**Data shown**.
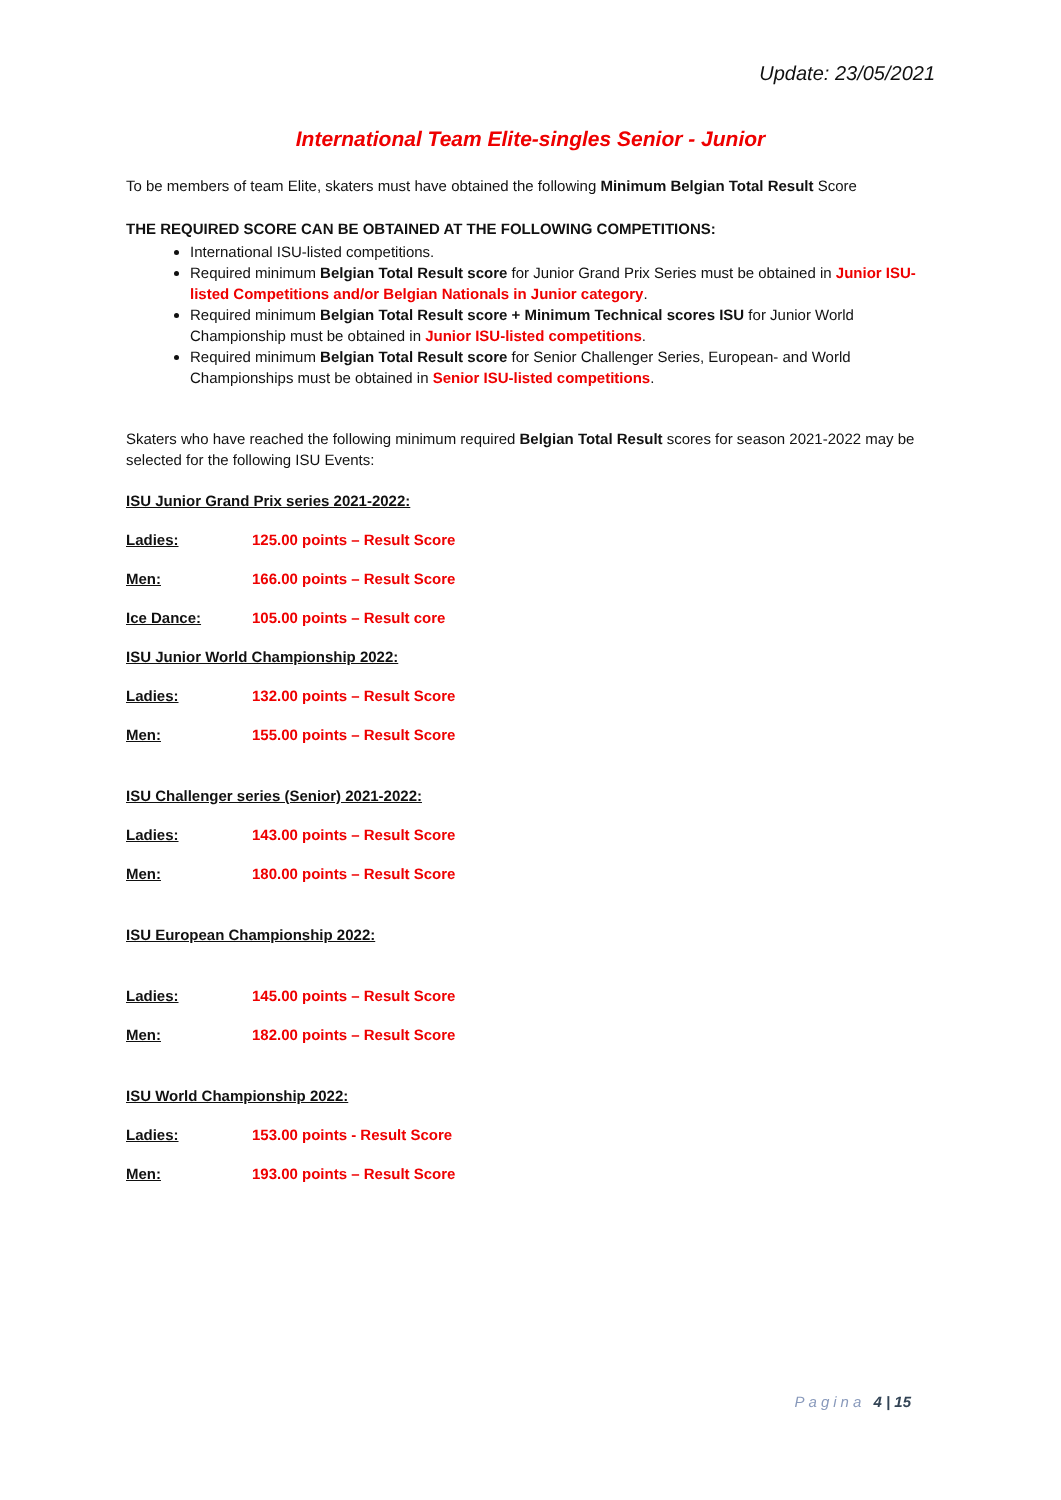Update: 23/05/2021
International Team Elite-singles Senior - Junior
To be members of team Elite, skaters must have obtained the following Minimum Belgian Total Result Score
THE REQUIRED SCORE CAN BE OBTAINED AT THE FOLLOWING COMPETITIONS:
International ISU-listed competitions.
Required minimum Belgian Total Result score for Junior Grand Prix Series must be obtained in Junior ISU-listed Competitions and/or Belgian Nationals in Junior category.
Required minimum Belgian Total Result score + Minimum Technical scores ISU for Junior World Championship must be obtained in Junior ISU-listed competitions.
Required minimum Belgian Total Result score for Senior Challenger Series, European- and World Championships must be obtained in Senior ISU-listed competitions.
Skaters who have reached the following minimum required Belgian Total Result scores for season 2021-2022 may be selected for the following ISU Events:
ISU Junior Grand Prix series 2021-2022:
Ladies: 125.00 points – Result Score
Men: 166.00 points – Result Score
Ice Dance: 105.00 points – Result core
ISU Junior World Championship 2022:
Ladies: 132.00 points – Result Score
Men: 155.00 points – Result Score
ISU Challenger series (Senior) 2021-2022:
Ladies: 143.00 points – Result Score
Men: 180.00 points – Result Score
ISU European Championship 2022:
Ladies: 145.00 points – Result Score
Men: 182.00 points – Result Score
ISU World Championship 2022:
Ladies: 153.00 points - Result Score
Men: 193.00 points – Result Score
Pagina 4 | 15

**Your assignment**. Scan the material above for the string "have" and copy every line that has it.

**Answer to the exercise**.
To be members of team Elite, skaters must have obtained the following Minimum Belgian Total Result Score
Skaters who have reached the following minimum required Belgian Total Result scores for season 2021-2022 may be selected for the following ISU Events:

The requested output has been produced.